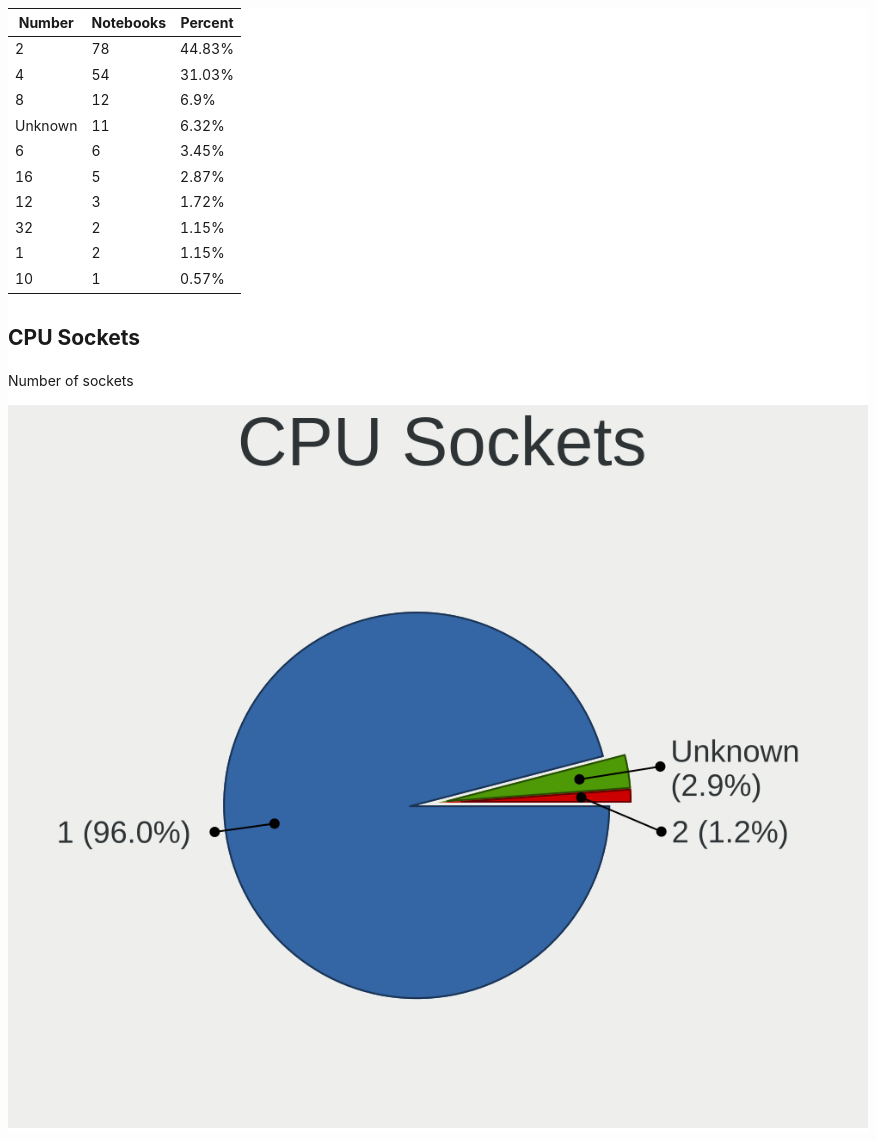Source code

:
| Number  | Notebooks | Percent |
|---------|-----------|---------|
| 2       | 78        | 44.83%  |
| 4       | 54        | 31.03%  |
| 8       | 12        | 6.9%    |
| Unknown | 11        | 6.32%   |
| 6       | 6         | 3.45%   |
| 16      | 5         | 2.87%   |
| 12      | 3         | 1.72%   |
| 32      | 2         | 1.15%   |
| 1       | 2         | 1.15%   |
| 10      | 1         | 0.57%   |

CPU Sockets
-----------

Number of sockets

![CPU Sockets](./images/pie_chart_bsd/cpu_sockets.svg)
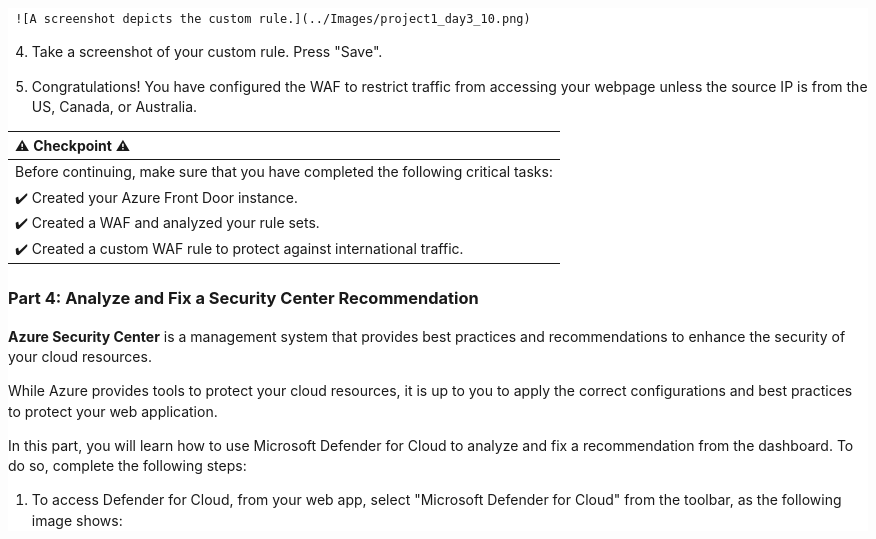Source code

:      ![A screenshot depicts the custom rule.](../Images/project1_day3_10.png)

4. Take a screenshot of your custom rule. Press "Save".

5. Congratulations! You have configured the WAF to restrict traffic from accessing your webpage unless the source IP is from the US, Canada, or Australia. 



|:warning: **Checkpoint** :warning:|
|:--|
|Before continuing, make sure that you have completed the following critical tasks:|
| :heavy_check_mark: Created your Azure Front Door instance. |
| :heavy_check_mark: Created a WAF and analyzed your rule sets. |
| :heavy_check_mark: Created a custom WAF rule to protect against international traffic. |

	
### Part 4: Analyze and Fix a Security Center Recommendation

**Azure Security Center** is a management system that provides best practices and recommendations to enhance the security of your cloud resources.

While Azure provides tools to protect your cloud resources, it is up to you to apply the correct configurations and best practices to protect your web application.

In this part, you will learn how to use Microsoft Defender for Cloud to analyze and fix a recommendation from the dashboard. To do so, complete the following steps:


1.  To access Defender for Cloud, from your web app, select "Microsoft Defender for Cloud" from the toolbar, as the following image shows:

= = = = = = =

■ Task description:
Copy out all of the text in the material above, character for character, and leave the pictures out.

■ Answer to this task:
Source code

:
| Number  | Notebooks | Percent |
|---------|-----------|---------|
| 2       | 78        | 44.83%  |
| 4       | 54        | 31.03%  |
| 8       | 12        | 6.9%    |
| Unknown | 11        | 6.32%   |
| 6       | 6         | 3.45%   |
| 16      | 5         | 2.87%   |
| 12      | 3         | 1.72%   |
| 32      | 2         | 1.15%   |
| 1       | 2         | 1.15%   |
| 10      | 1         | 0.57%   |

CPU Sockets
-----------

Number of sockets

![CPU Sockets](./images/pie_chart_bsd/cpu_sockets.svg)
Source code

:      ![A screenshot depicts the custom rule.](../Images/project1_day3_10.png)

4. Take a screenshot of your custom rule. Press "Save".

5. Congratulations! You have configured the WAF to restrict traffic from accessing your webpage unless the source IP is from the US, Canada, or Australia. 



|:warning: **Checkpoint** :warning:|
|:--|
|Before continuing, make sure that you have completed the following critical tasks:|
| :heavy_check_mark: Created your Azure Front Door instance. |
| :heavy_check_mark: Created a WAF and analyzed your rule sets. |
| :heavy_check_mark: Created a custom WAF rule to protect against international traffic. |

	
### Part 4: Analyze and Fix a Security Center Recommendation

**Azure Security Center** is a management system that provides best practices and recommendations to enhance the security of your cloud resources.

While Azure provides tools to protect your cloud resources, it is up to you to apply the correct configurations and best practices to protect your web application.

In this part, you will learn how to use Microsoft Defender for Cloud to analyze and fix a recommendation from the dashboard. To do so, complete the following steps:


1.  To access Defender for Cloud, from your web app, select "Microsoft Defender for Cloud" from the toolbar, as the following image shows:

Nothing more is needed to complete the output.